The electrons are not seen with our naked eyes, but the microscope can see them. You keep a solid object in front of you and gaze at the solid object, and keep also a very powerful microscope. Your eyes are seeing the object and the microscope is also is seeing the object. But the two instruments are seeing two different things altogether. What your eyes see the microscope does not see, and what the microscope sees your eyes do not see. But, both are seeing the same thing simultaneously. Now, you are the person to judge whether the object is what your eyes see, or whether it is what the microscope sees. Which is the correct thing? This is just an example.
You see a world and the Jivanmukta also sees it, but he sees it differently from what you see it because of the difference of the instrument of perception. For him an instrument does not exist. He himself is the instrument and he himself is the object seen. He has become that which he is seeing and so it cannot be called seeing, but it is rather 'being'. Seeing, he does not see. It appears that he does not see, because there is nothing outside him, and yet, he sees everything because he is himself that. He cannot be conscious of the body. He is not only in one body. He is in every body. Whatever you think is his thought and whatever anybody thinks also is his thought only. So you cannot say whether he thinks, or I think, or you think. The consciousness of a particular body or object does not arise because all the bodies or objects are his, nay he himself. So the Upanishad says that he has no awareness of a particular encasement in some individual body. Just as bulls may be yoked to drag a cart, this Supreme Self manifests itself as the prana and is yoked to this cart of the body, as it were. The bulls do not become one with the cart. They are different. Likewise, this prana or consciousness that is yoked to the body is not identical with the body. Whatever the eyes see when they are cast into space is something different in the case of this liberated soul from what our eyes see.
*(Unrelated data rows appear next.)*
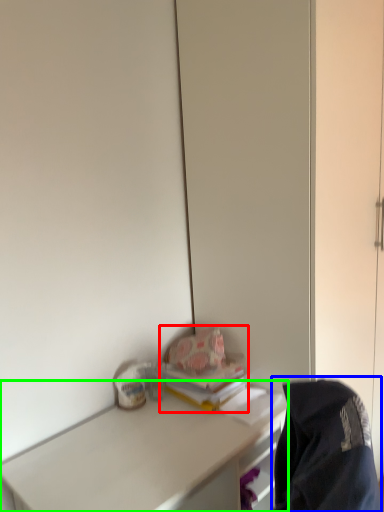
Question: Based on their relative distances, which object is nearer to book (highlighted by a red box)? Choose from jacket (highlighted by a blue box) and desk (highlighted by a green box).

Choices:
 (A) jacket
 (B) desk

Answer: (B)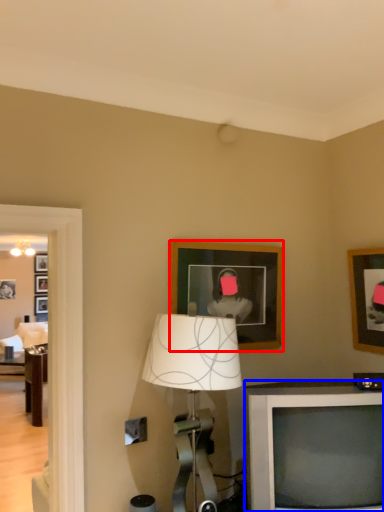
Question: Among these objects, which one is farthest to the camera, picture frame (highlighted by a red box) or television (highlighted by a blue box)?

Choices:
 (A) picture frame
 (B) television

Answer: (A)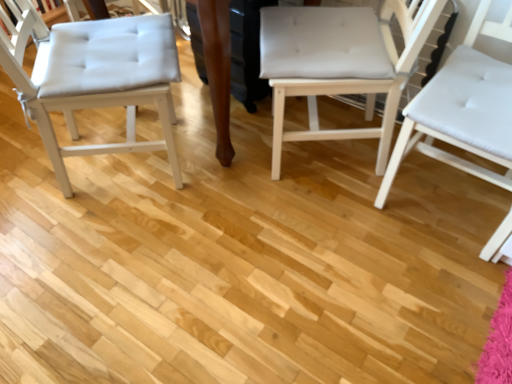
Question: Which direction should I rotate to face white fabric chair at center, which appears as the second chair when viewed from the right, — up or down?

Choices:
 (A) up
 (B) down

Answer: (A)

Question: Does white tufted cushion at left, which is the 1th chair in left-to-right order, turn towards white leather chair at right, acting as the first chair starting from the right?

Choices:
 (A) no
 (B) yes

Answer: (B)

Question: Does white tufted cushion at left, arranged as the third chair when viewed from the right, have a larger size compared to white leather chair at right, acting as the first chair starting from the right?

Choices:
 (A) no
 (B) yes

Answer: (B)

Question: Is white leather chair at right, placed as the 3th chair when sorted from left to right, surrounded by white tufted cushion at left, which is the 1th chair in left-to-right order?

Choices:
 (A) no
 (B) yes

Answer: (A)

Question: From the image's perspective, is white tufted cushion at left, arranged as the third chair when viewed from the right, below white leather chair at right, placed as the 3th chair when sorted from left to right?

Choices:
 (A) no
 (B) yes

Answer: (A)

Question: From a real-world perspective, does white tufted cushion at left, arranged as the third chair when viewed from the right, stand above white leather chair at right, placed as the 3th chair when sorted from left to right?

Choices:
 (A) no
 (B) yes

Answer: (A)

Question: From the image's perspective, does white tufted cushion at left, arranged as the third chair when viewed from the right, appear higher than white leather chair at right, placed as the 3th chair when sorted from left to right?

Choices:
 (A) no
 (B) yes

Answer: (B)

Question: Is the position of white leather chair at right, acting as the first chair starting from the right, more distant than that of white tufted cushion at left, which is the 1th chair in left-to-right order?

Choices:
 (A) no
 (B) yes

Answer: (A)

Question: From the image's perspective, is white leather chair at right, placed as the 3th chair when sorted from left to right, above white tufted cushion at left, arranged as the third chair when viewed from the right?

Choices:
 (A) no
 (B) yes

Answer: (A)

Question: From a real-world perspective, is white leather chair at right, placed as the 3th chair when sorted from left to right, on white tufted cushion at left, arranged as the third chair when viewed from the right?

Choices:
 (A) no
 (B) yes

Answer: (B)

Question: From a real-world perspective, is white leather chair at right, acting as the first chair starting from the right, positioned under white tufted cushion at left, which is the 1th chair in left-to-right order, based on gravity?

Choices:
 (A) no
 (B) yes

Answer: (A)

Question: Does white leather chair at right, placed as the 3th chair when sorted from left to right, touch white tufted cushion at left, which is the 1th chair in left-to-right order?

Choices:
 (A) no
 (B) yes

Answer: (A)

Question: Is white fabric chair at center, which appears as the second chair when viewed from the right, facing away from white tufted cushion at left, which is the 1th chair in left-to-right order?

Choices:
 (A) yes
 (B) no

Answer: (B)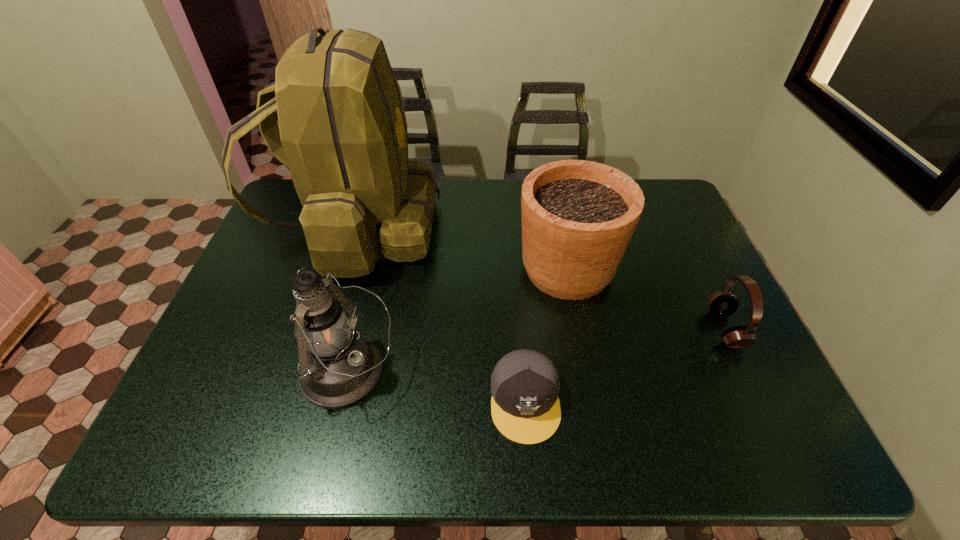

From the point of view of the liberated soul, when the eyes perceive something outside, it is not the eyes that are seeing the object, but it is 'something else' that sees.
This was the subtle point which was in the mind of Prajapati when he told Virochana and Indra at the very outset that whatever is reflected in the eye is the Atman. So he is right from his side. But both Indra and Virochana could not understand what his intention was. What sees through the eye is not the eye, but is something different from the eyes. And what hears through the ears too is not the ear but there is something else inside which hears through the ears. So is the case with every other sense organ. The senses do not contact the object. He who contacts is 'somebody else' utilising these senses as instruments.